Le métissage n’est pas un vain mot pour Eric Bouvron. Né en Egypte d’un père français et d’une mère grecque, cette boule de nerfs au physique de cadre sup’ a grandi en Afrique du Sud. L’intéresssé sait donc de quoi il parle lorsqu’il pousse des cris d’oiseaux. Ou encore mieux : lorsque ce narcissique qui s’assume les mime.
Autant on peut reprocher à Eric Bouvron d’avoir une facheuse tendance à pencher vers Benny Hill. Mais on lui pardonne ces quelques lourdeurs quand il taquine le public, qu’il s’en prend à plusieurs reprises à une pauvre innocente pour lui apprendre la patience, et qu’il demande une liste de sports à mimer. Du rire aux éclats entre tennis et curling. L’interaction avec le public parisien a bien pris.
Le Casino de Paris a également salué avec force ombres chinoises et dessins du comique. La salve d’applaudissements reçue par Renald Zapata, peintre de génie qui a offert une ballet de pinceaux en moins de 5 minutes, n’était pas volée. Balançant son corps de droite à gauche au rythme du violon et de la guitare des Yeux Noirs, comme pour mieux jeter des touches de blancheur sur un visage de paix. Jusqu’à la dernière seconde, où l’artiste chauve retourne son dessin, le public s’interroge sur le sens de ses gesticulations. Nelson Mandela fait alors son appartition. Grandiose !

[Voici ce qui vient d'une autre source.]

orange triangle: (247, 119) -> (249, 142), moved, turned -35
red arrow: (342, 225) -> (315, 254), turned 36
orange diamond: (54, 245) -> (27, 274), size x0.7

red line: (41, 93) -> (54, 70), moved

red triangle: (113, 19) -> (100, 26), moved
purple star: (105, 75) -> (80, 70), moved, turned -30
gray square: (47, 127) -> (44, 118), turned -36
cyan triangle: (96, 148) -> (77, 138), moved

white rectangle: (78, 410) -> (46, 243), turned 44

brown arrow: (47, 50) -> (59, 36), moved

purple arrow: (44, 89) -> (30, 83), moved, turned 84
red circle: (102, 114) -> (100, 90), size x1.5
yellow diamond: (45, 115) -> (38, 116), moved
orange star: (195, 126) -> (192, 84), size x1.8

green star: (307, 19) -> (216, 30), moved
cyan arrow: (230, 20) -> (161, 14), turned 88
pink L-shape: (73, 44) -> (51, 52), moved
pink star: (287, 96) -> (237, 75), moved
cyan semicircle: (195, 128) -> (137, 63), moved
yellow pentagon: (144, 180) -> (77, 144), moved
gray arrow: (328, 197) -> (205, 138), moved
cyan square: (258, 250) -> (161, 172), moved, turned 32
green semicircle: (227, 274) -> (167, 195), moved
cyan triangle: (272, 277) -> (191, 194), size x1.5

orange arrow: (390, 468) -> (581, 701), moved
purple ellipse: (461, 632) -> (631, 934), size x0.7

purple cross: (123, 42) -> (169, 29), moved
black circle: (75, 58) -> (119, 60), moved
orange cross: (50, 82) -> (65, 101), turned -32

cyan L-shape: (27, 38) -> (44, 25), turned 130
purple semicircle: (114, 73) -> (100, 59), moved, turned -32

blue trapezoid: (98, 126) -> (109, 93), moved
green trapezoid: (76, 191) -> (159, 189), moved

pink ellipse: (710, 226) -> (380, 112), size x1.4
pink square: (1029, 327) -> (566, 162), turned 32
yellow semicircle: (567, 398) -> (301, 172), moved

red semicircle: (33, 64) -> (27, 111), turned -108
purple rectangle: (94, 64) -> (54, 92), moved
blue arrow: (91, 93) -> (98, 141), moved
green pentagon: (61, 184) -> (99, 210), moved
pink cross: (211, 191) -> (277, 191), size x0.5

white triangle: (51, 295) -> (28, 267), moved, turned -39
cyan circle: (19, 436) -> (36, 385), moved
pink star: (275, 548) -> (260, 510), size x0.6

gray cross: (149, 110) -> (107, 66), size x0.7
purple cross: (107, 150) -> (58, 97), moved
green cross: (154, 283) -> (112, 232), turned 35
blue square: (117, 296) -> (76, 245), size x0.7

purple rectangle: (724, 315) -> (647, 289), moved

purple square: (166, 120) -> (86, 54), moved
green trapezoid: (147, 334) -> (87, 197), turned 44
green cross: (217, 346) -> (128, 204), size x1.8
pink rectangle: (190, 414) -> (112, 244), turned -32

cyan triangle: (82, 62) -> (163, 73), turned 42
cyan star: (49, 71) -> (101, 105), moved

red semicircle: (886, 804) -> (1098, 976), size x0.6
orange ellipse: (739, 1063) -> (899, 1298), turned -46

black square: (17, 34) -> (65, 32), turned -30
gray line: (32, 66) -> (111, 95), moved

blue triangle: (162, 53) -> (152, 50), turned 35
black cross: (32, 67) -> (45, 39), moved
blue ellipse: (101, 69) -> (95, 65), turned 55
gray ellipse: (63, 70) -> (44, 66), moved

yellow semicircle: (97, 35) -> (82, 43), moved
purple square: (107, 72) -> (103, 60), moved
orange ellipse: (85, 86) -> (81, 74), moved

Née dans les towhships de Johannesburg, la pantsula jive n’a rien de drôle. Mais quand un guignol décompose cette danse, qui repose sur un déhanché où le mouvement des deux fesses sont dissociés, ça donne de quoi rire. Impressionnant que ce booty shake couplé à une crise épileptique ! Les mouvements des jambes et des bras, très saccadés, donnent envie de prendre part à la danse.
Il serait malhonnête de ne pas saluer le joli travail de mise en scène de Sophie Forte. Un final haut en couleurs ou Matos - musicien et confident de Bouvron que l’on croit Africain mais avoue in fine être né dans le 18e à Paris – vient épauler au tam-tam la pile éclectique qu’est le pétillant Eric Bouvron.
Autre moment comique de la soirée : la première partie proposée par l’imitateur Eric Blanc. Trente minutes où ce grand comique noir joue sur les codes et les clichés interraciaux. On aime ces deux beaufs blancs prêts à se cogner qui ne comprennent pas le discours pacifiste des Lumières prôné par ce jeune black. On adore quand il se mue en chef d’Etat africain « autocrate démocratique ».